Incident Report for Linode

Postmortem

Starting around 15:45 UTC on May 17, 2023, a change was pushed to a backend service on the Linode platform that as a result prevented customers from being able to provision or fully delete Managed Databases on the platform. The errors presented as customers receiving errors in attempting to provision a new cluster, or when existing clusters were deleted, the Managed Database cluster would disappear from Cloud Manager and become inaccessible, however the cluster data itself would not be immediately deleted.

This issue was first detected via tickets to the Linode Support team. At 17:24 UTC, the ability for customers to provision new Managed Database clusters was restored. At 20:00 UTC, the ability to fully delete Managed Database clusters was restored, and the remaining delete jobs that were entered into the queue finished, completely deleting the data.

The root cause of this incident was a hotfix released by a team to a backend service that was not expected to have a direct impact related to the Managed Database service. An additional hotfix to the code was released to address this immediate issue.

To help prevent future recurrences of similar incidents, we are seeking to implement greater communication between the related teams and generate tooling and policies to test changes in these areas more frequently.

Posted May 24, 2023 - 23:39 UTC

Resolved

This issue is now resolved and all provisioning of Database Clusters should now complete normally. We identified an issue causing the initial process of cluster creation to fail. A fix was pushed to production at 17:15 UTC and has remained stable during monitoring. Any clusters provisioned from May 16th 17:54 UTC to May 17th 19:50 UTC will remain in a failed state and should be deleted and redeployed. If you continue to have issues provisioning a new cluster, please open a Support ticket for assistance.

Posted May 17, 2023 - 20:04 UTC

Update

We are continuing to monitor for any further issues.

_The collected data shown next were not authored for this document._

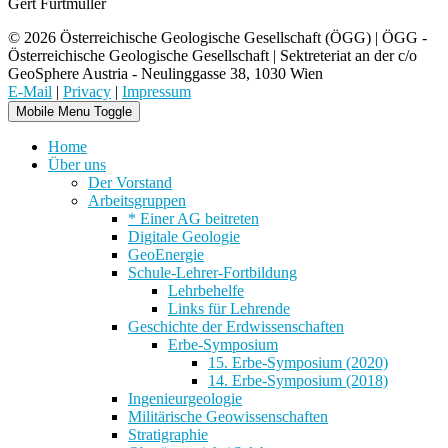
Gert Furtmüller
© 2026 Österreichische Geologische Gesellschaft (ÖGG) | ÖGG -
Österreichische Geologische Gesellschaft | Sektreteriat an der c/o
GeoSphere Austria - Neulinggasse 38, 1030 Wien
E-Mail
|
Privacy
|
Impressum
Mobile Menu Toggle
Home
Über uns
Der Vorstand
Arbeitsgruppen
* Einer AG beitreten
Digitale Geologie
GeoEnergie
Schule-Lehrer-Fortbildung
Lehrbehelfe
Links für Lehrende
Geschichte der Erdwissenschaften
Erbe-Symposium
15. Erbe-Symposium (2020)
14. Erbe-Symposium (2018)
Ingenieurgeologie
Militärische Geowissenschaften
Stratigraphie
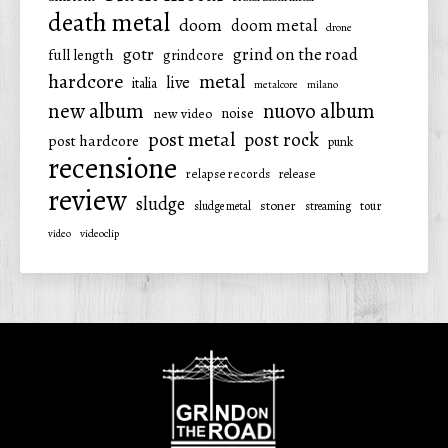
death metal
doom
doom metal
drone
gotr
grind on the road
full length
grindcore
hardcore
metal
live
italia
metalcore
milano
new album
nuovo album
noise
new video
post metal
post rock
post hardcore
punk
recensione
relapse records
release
review
sludge
stoner
tour
sludge metal
streaming
video
videoclip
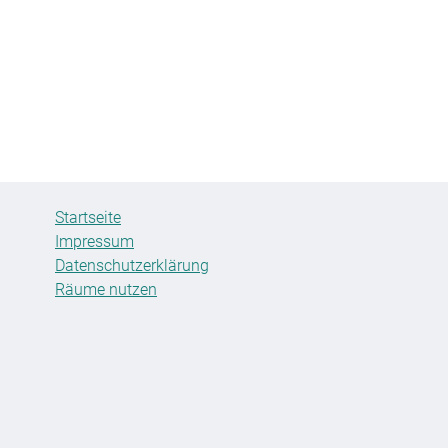
Startseite
Impressum
Datenschutzerklärung
Räume nutzen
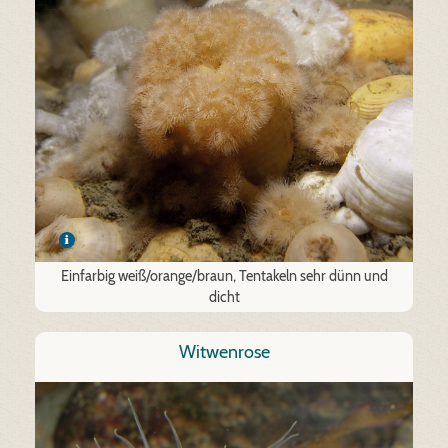
Einfarbig weiß/orange/braun, Tentakeln sehr dünn und
dicht
Witwenrose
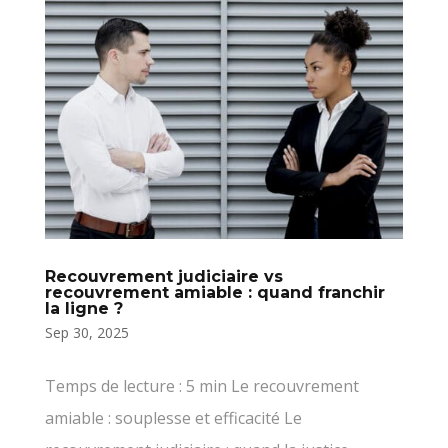
Recouvrement judiciaire vs
recouvrement amiable : quand franchir
la ligne ?
Sep 30, 2025
Temps de lecture : 5 min Le recouvrement
amiable : souplesse et efficacité Le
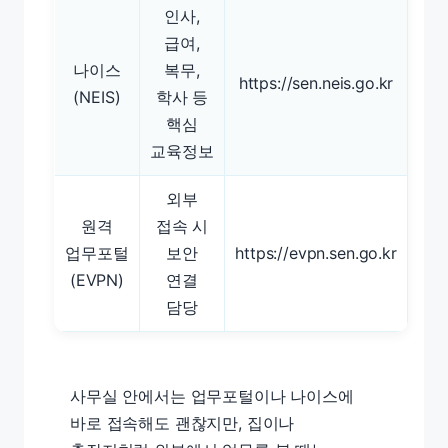
인사,
급여,
나이스
복무,
https://sen.neis.go.kr
(NEIS)
학사 등
핵심
교육정보
외부
원격
접속 시
업무포털
보안
https://evpn.sen.go.kr
(EVPN)
연결
담당
사무실 안에서는 업무포털이나 나이스에
바로 접속해도 괜찮지만, 집이나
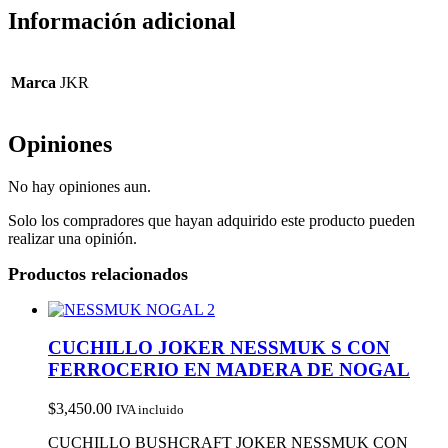
Información adicional
Marca
JKR
Opiniones
No hay opiniones aun.
Solo los compradores que hayan adquirido este producto pueden
realizar una opinión.
Productos relacionados
CUCHILLO JOKER NESSMUK S CON
FERROCERIO EN MADERA DE NOGAL
$
3,450.00
IVA incluido
CUCHILLO BUSHCRAFT JOKER NESSMUK CON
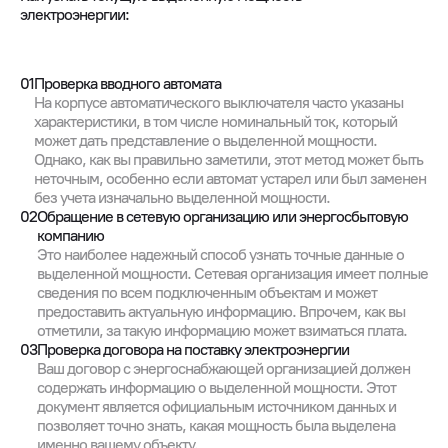
электроэнергии:
01
Проверка вводного автомата
На корпусе автоматического выключателя часто указаны
характеристики, в том числе номинальный ток, который
может дать представление о выделенной мощности.
Однако, как вы правильно заметили, этот метод может быть
неточным, особенно если автомат устарел или был заменен
без учета изначально выделенной мощности.
02
Обращение в сетевую организацию или энергосбытовую
компанию
Это наиболее надежный способ узнать точные данные о
выделенной мощности. Сетевая организация имеет полные
сведения по всем подключенным объектам и может
предоставить актуальную информацию. Впрочем, как вы
отметили, за такую информацию может взиматься плата.
03
Проверка договора на поставку электроэнергии
Ваш договор с энергоснабжающей организацией должен
содержать информацию о выделенной мощности. Этот
документ является официальным источником данных и
позволяет точно знать, какая мощность была выделена
именно вашему объекту.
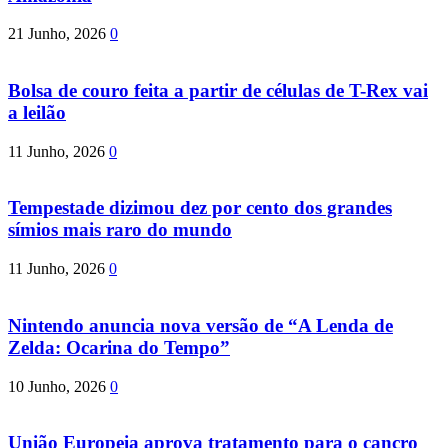
21 Junho, 2026
0
Bolsa de couro feita a partir de células de T-Rex vai
a leilão
11 Junho, 2026
0
Tempestade dizimou dez por cento dos grandes
símios mais raro do mundo
11 Junho, 2026
0
Nintendo anuncia nova versão de “A Lenda de
Zelda: Ocarina do Tempo”
10 Junho, 2026
0
União Europeia aprova tratamento para o cancro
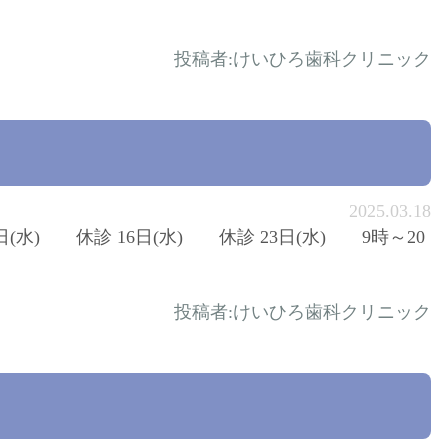
投稿者:
けいひろ歯科クリニック
2025.03.18
日(水) 休診 16日(水) 休診 23日(水) 9時～20
投稿者:
けいひろ歯科クリニック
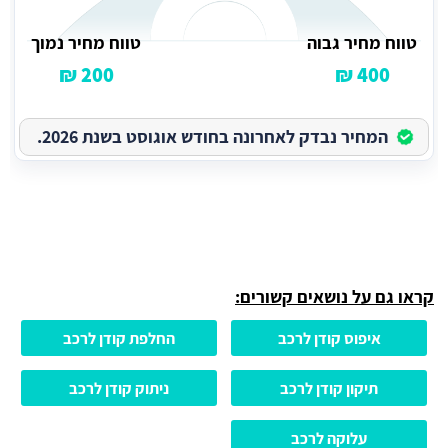
טווח מחיר גבוה
טווח מחיר נמוך
200 ₪
400 ₪
המחיר נבדק לאחרונה בחודש אוגוסט בשנת 2026.
קראו גם על נושאים קשורים:
איפוס קודן לרכב
החלפת קודן לרכב
תיקון קודן לרכב
ניתוק קודן לרכב
עלוקה לרכב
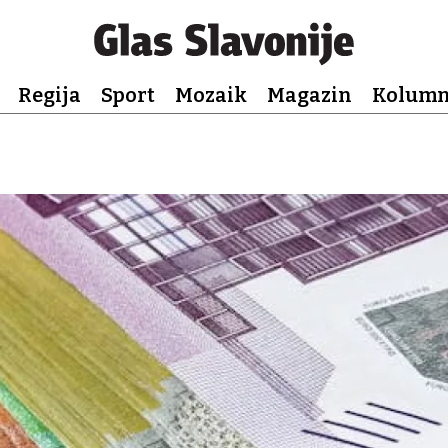
Regija
Sport
Mozaik
Magazin
Kolum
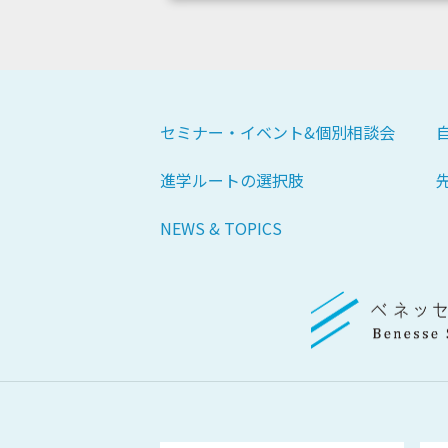
セミナー・イベント&個別相談会
進学ルートの選択肢
NEWS & TOPICS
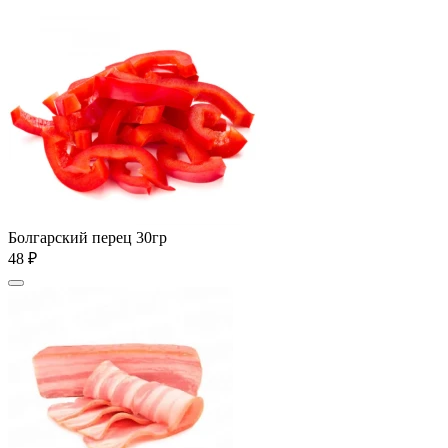
Болгарский перец 30гр
48 ₽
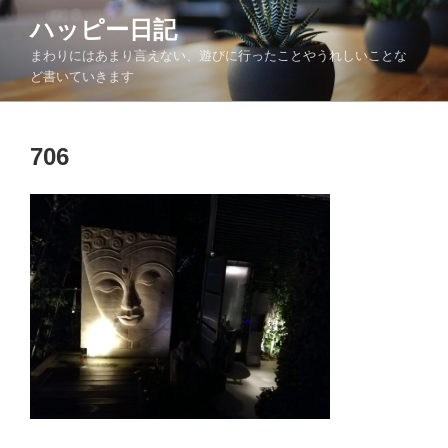
コ
ハッピー日記
ン
まわりにはあまり言えない、遊びに行ったことやうれしいことな
テ
ど書いていきます
ン
ツ
へ
706
ス
キ
ッ
プ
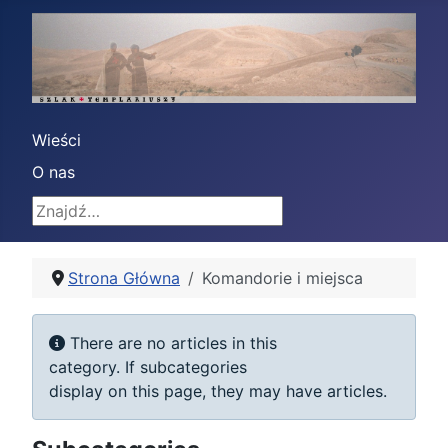
Wieści
O nas
Znajdź
Strona Główna
Komandorie i miejsca
Display #
Info
There are no articles in this
category. If subcategories
display on this page, they may have articles.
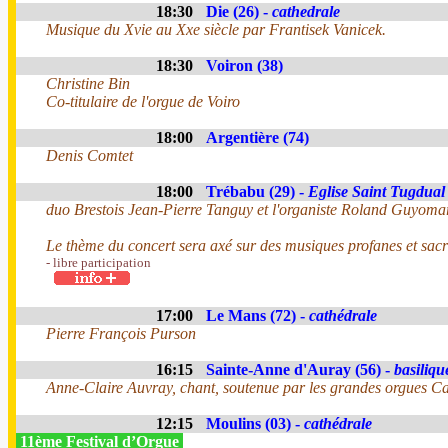
18:30
Die (26) -
cathedrale
Musique du Xvie au Xxe siècle par Frantisek Vanicek.
18:30
Voiron (38)
Christine Bin
Co-titulaire de l'orgue de Voiro
18:00
Argentière (74)
Denis Comtet
18:00
Trébabu (29) -
Eglise Saint Tugdual
duo Brestois Jean-Pierre Tanguy et l'organiste Roland Guyoma
Le thème du concert sera axé sur des musiques profanes et sacr
- libre participation
17:00
Le Mans (72) -
cathédrale
Pierre François Purson
16:15
Sainte-Anne d'Auray (56) -
basiliqu
Anne-Claire Auvray, chant, soutenue par les grandes orgues Cav
12:15
Moulins (03) -
cathédrale
11ème Festival d’Orgue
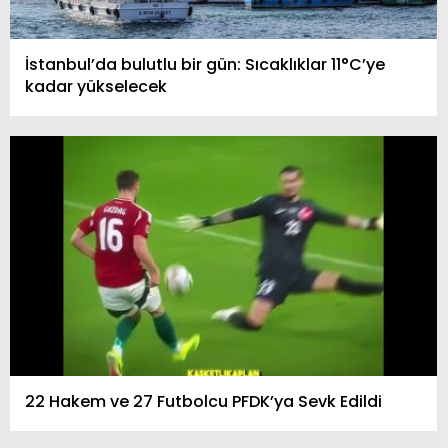
İstanbul’da bulutlu bir gün: Sıcaklıklar 11°C’ye
kadar yükselecek
22 Hakem ve 27 Futbolcu PFDK’ya Sevk Edildi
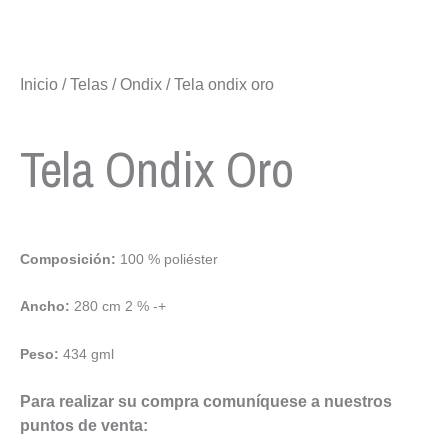
Inicio
/
Telas
/
Ondix
/ Tela ondix oro
Tela Ondix Oro
Composición:
100 % poliéster
Ancho:
280 cm 2 % -+
Peso:
434 gml
Para realizar su compra comuníquese a nuestros
puntos de venta:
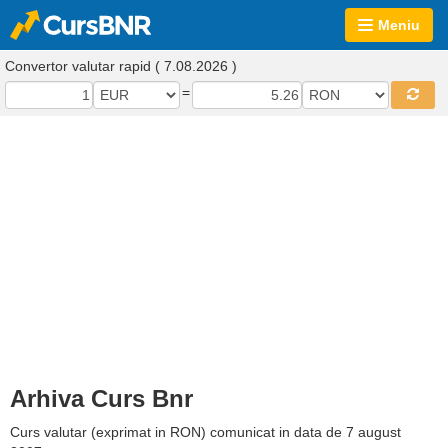
Meniu
Convertor valutar rapid ( 7.08.2026 )
=
Arhiva Curs Bnr
Curs valutar (exprimat in RON) comunicat in data de 7 august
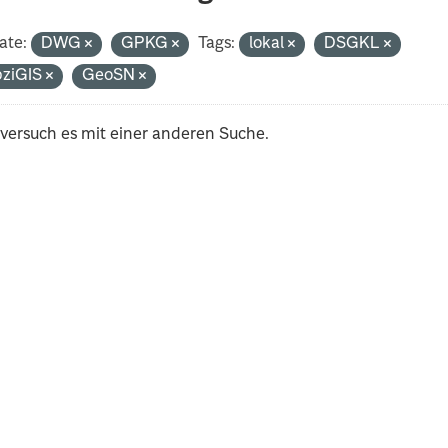
ate:
DWG
GPKG
Tags:
lokal
DSGKL
pziGIS
GeoSN
 versuch es mit einer anderen Suche.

Posted May 17, 2023 - 19:30 UTC

Monitoring

A fix has been implemented and we are monitoring the results.

Posted May 17, 2023 - 18:06 UTC

Update

We are continuing to work on a fix for this issue.

Posted May 17, 2023 - 17:11 UTC

Identified

The issue has been identified and a fix is being implemented.

Posted May 17, 2023 - 16:21 UTC

Investigating

Our team is investigating a service issue affecting the Managed Databases service. During this time, users may experience issues when attempting to provision new data bases.

We will share additional updates as we have more information.

Posted May 17, 2023 - 15:29 UTC

This incident affected: Managed Databases.